Selected excerpt:
# # # # #
Even the Shinjo aren't as bad as the Utaku. Why do you think they are that uninterested in men?

Akodo genocided the original Kitsu race and let the 5 remaining men of the species shack up with his daughters, thus creating the Kitsu family. Any direct descendant of a the original Kitsu progenitors are copulating with IRL Lion.

What do you think happened between Shinjo & the kirin? Flaming horse cock.

...uh. What?

You can play a Dragon Bushi who doesn't follow the Niten school, but if you're a member of the Niten school, you've been trained to use two weapons. That's just... how it is. That's how they're trained. I do not understand your complain or where it is coming from (especially since you seem to be implying that this was a thing that developed over time, and not the original basis for the Mirumoto's distinct style of fighting from literally Clan Wars/1st Edition).

THIS SAMURAI RIGHT HERE. THEY GET IT.

The Lion. Destroying beautiful and irreplaceable things since time immemorable.

My favourite of the major clans are the Crab and Scorpion. Carapace bros for life. LIFE I tells you.

My least favourite are the Lion and Crane.
The Lion because each of the clans have two focal points; war and something else. The Lion just so happen to have 'more war' as their something else.
The Crane because you have to go far out of your way to find one that isn't a stuck up asshole.

>be a scorpion
>bayushi bushi, groomed to be a competent duelant
>accolades and important weapons heaped upon him
>just wants to cook

How do I communicate that with my daimyo?

Haiku.

Are they though? I'll agree, the +1 Void is a pretty good deal, but the rank 5 technique is pretty mediocre, and overlaps with the rank 3 one. The grappling technique is nice, but requires a jiujutsu investment. And you have a lot less access to kata to boot, plus your duelling which is boosted by your probably high Void, gets no further attention whatsoever. Atleast the Mirumoto Bushi still has their rank 2 technique to up their iaijutsu beef.

Get exceptionally good at masquerading the taste of poison with delish food.

You mean ... I should poison my daimyo with his favorite sushi?

Every samurai is allowed, evn kind of expected, to have a hobby. Just keep working on it in your free time, and request a chance from your daimyo to cook for him once, if you think you are good enough. No daimyo say no to a good cook.
# # # # #
Written request: Please reproduce the samurai clan thread between "The Crane because" and "their iaijutsu beef.", inclusive. The records have nothing to do with the samurai clan thread.
# # # # #
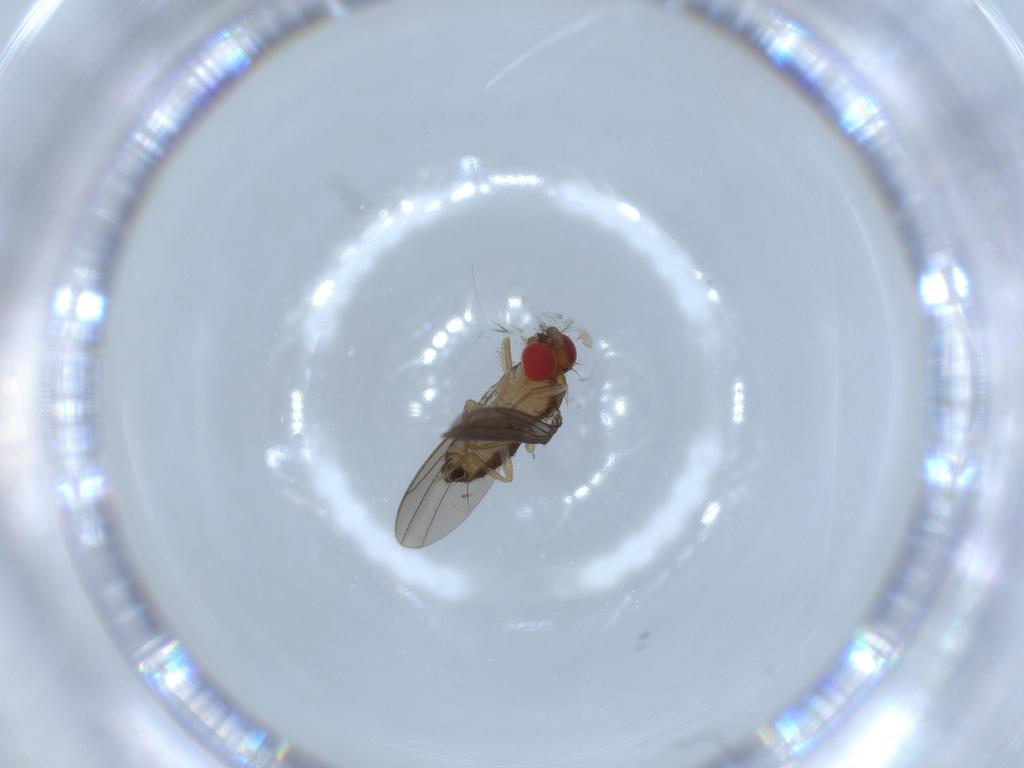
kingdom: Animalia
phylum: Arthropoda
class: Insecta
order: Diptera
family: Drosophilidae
# # # # #
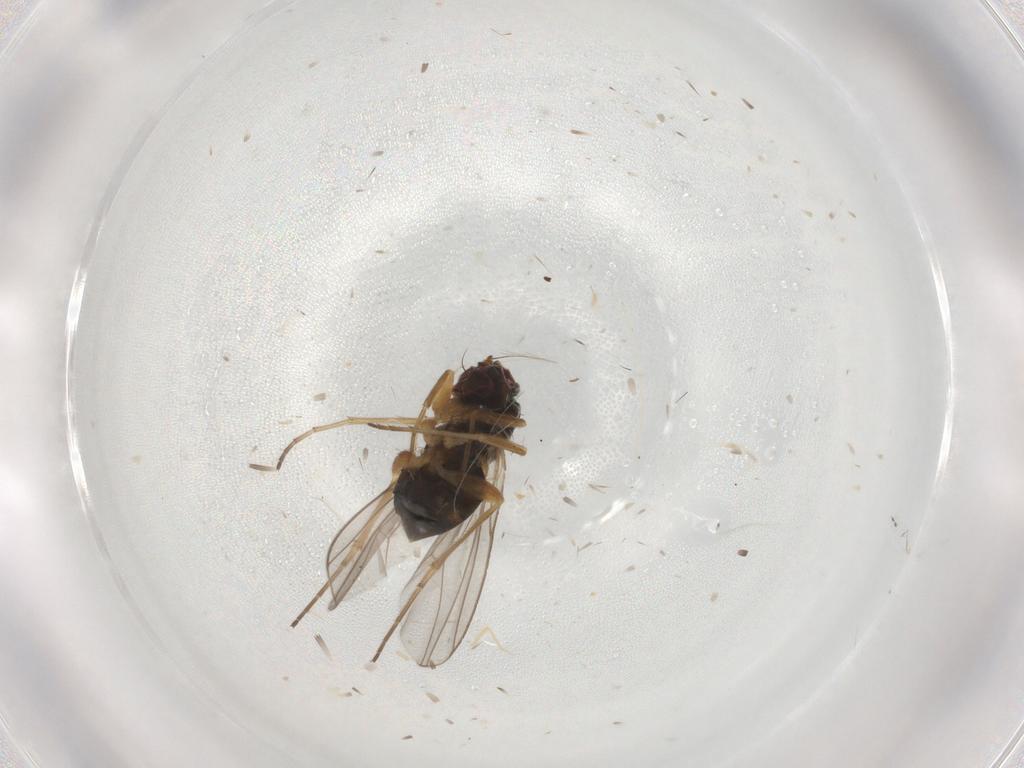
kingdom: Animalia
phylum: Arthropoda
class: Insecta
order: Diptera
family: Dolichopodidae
# # # # #
Complete answer:
The Crane because you have to go far out of your way to find one that isn't a stuck up asshole.

>be a scorpion
>bayushi bushi, groomed to be a competent duelant
>accolades and important weapons heaped upon him
>just wants to cook

How do I communicate that with my daimyo?

Haiku.

Are they though? I'll agree, the +1 Void is a pretty good deal, but the rank 5 technique is pretty mediocre, and overlaps with the rank 3 one. The grappling technique is nice, but requires a jiujutsu investment. And you have a lot less access to kata to boot, plus your duelling which is boosted by your probably high Void, gets no further attention whatsoever. Atleast the Mirumoto Bushi still has their rank 2 technique to up their iaijutsu beef.